How important is it now to distinguish yourself from Mary Jane?

KD: Well, I had made a name for myself before "Spider-Man". It's not like that's it. But that fulfills me in certain ways and then you've got to venture out and do other things too. So I mean, I love making that movie for the reason that I make it but then you have to venture out and do other things too.


Do you have to make a different impact now than you did before the success of that film?

KD: I don't really worry about what I'm putting in other people's minds though. All I worry about is when I'm on the set, how that experience, that's what I love to do. I don't really think about I have to change other people's perspective of me and do a really whatever, play a killer because this way people won't think that I'm just cute or something like that. So I just do what I am moved by and then I think that if you're honest about that and you give a performance that people respond to, then- - I try not to be just one-dimensional in movies anyway.


What was your experience working in the Wimbledon stadium?

KD: Well, [Paul] walked on the court with all the crowds from, you know, during the games. So he had a totally different experience from me. They were filming him step out and the actual Wimbledon crowd was there cheering him on. That's something that's lived in him his whole childhood. Like for me, I live here and so it hasn't been ingrained in me like it has in him. But I definitely felt the weight of this arena and it was an honor to be allowed to step on it and shoot on it. It was kind of weird in the beginning, but for him- - I mean, if I had gone out there with the crowd, I probably would have cried. It just overtakes you when a whole stadium is cheering for you. It's just really overwhelming for sure.


Do you think now that your mother pushed you into showbiz too early?

KD: Obviously, I started at a very young age, but I totally enjoyed performing for people. For me, it was more like well, why does a kid like performing for people? I was really good at it, people responded to me and you love love and attention. It might not be the right love and attention, it might not be real love and attention, but I'm not angry with my mother for it. I'm compassionate and I see her side of thins too. It's different now for me and yeah, I look back and I'm like that movie, I probably shouldn't have done. But we were all learning. I had no strong people around me that really were- - we all were kind of na´ve going into all of this stuff. It was not like we were super in the industry in any way. You're going to make mistakes.


Did you use parts of your own life to get into character?

KD: I just used myself and my feelings, but I don't say, "I remember that time when that happened and I'm pissed." I don't use my life. I try to be as present as I can and all those experiences are there because they're in me, but I don't think about them to use for a scene.


It was reported that Venus and Serena visited the set. What advice did they give you?

KD: Serena was supposed to come down one of the days but she was busy practicing. They're busy girls. They are. I mean, what I really wanted to know, and I talked to her a few times, and it just seemed like a really lonely life. I watched a match between her and her sister and I can't imagine how complicated that must be. I really felt a lot of like they're just normal really cool girls and I can't imagine the stuff they have to go through together as a family. It must be really hard.
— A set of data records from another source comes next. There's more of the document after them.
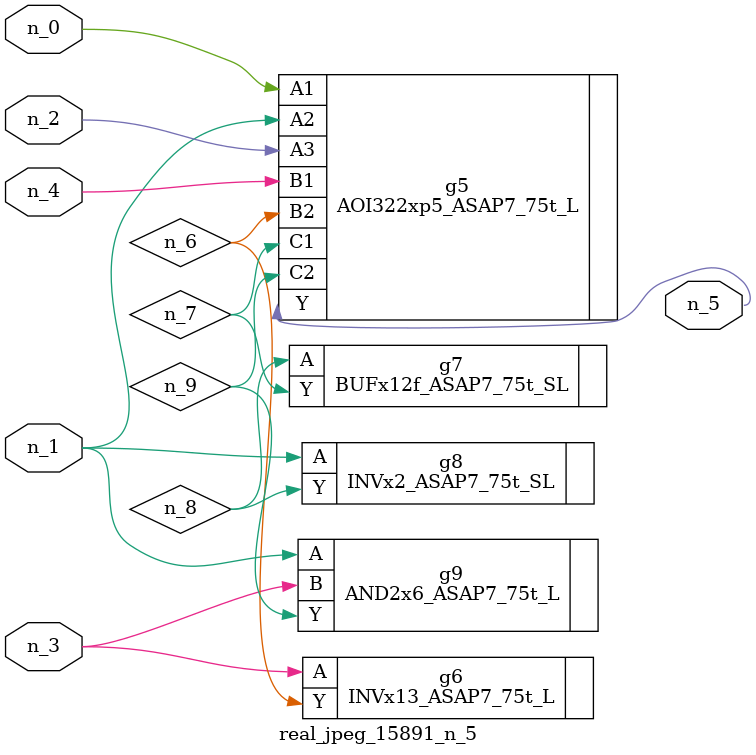
<source format=v>
module real_jpeg_15891_n_5 (n_4, n_0, n_1, n_2, n_3, n_5);

input n_4;
input n_0;
input n_1;
input n_2;
input n_3;

output n_5;

wire n_8;
wire n_6;
wire n_7;
wire n_9;

AOI322xp5_ASAP7_75t_L g5 ( 
.A1(n_0),
.A2(n_1),
.A3(n_2),
.B1(n_4),
.B2(n_6),
.C1(n_7),
.C2(n_9),
.Y(n_5)
);

INVx2_ASAP7_75t_SL g8 ( 
.A(n_1),
.Y(n_8)
);

AND2x6_ASAP7_75t_L g9 ( 
.A(n_1),
.B(n_3),
.Y(n_9)
);

INVx13_ASAP7_75t_L g6 ( 
.A(n_3),
.Y(n_6)
);

BUFx12f_ASAP7_75t_SL g7 ( 
.A(n_8),
.Y(n_7)
);


endmodule
</source>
What were the challenges of playing without actual balls?

KD: Yeah, we did that on the aerial shots where we had to be in certain positions or the camera above us or there's this one crane shot where they go from Paul's court to my court and so we had to be in certain places. I don't' have the skills to put it in the spot every time or anything like that, but I definitely would hit it for any close-up, because it's really hard not to make contact and make it look believable, so the only times we used that or I used that was when it had to be specific. But otherwise, it was really not satisfying. It was really hard to pretend that.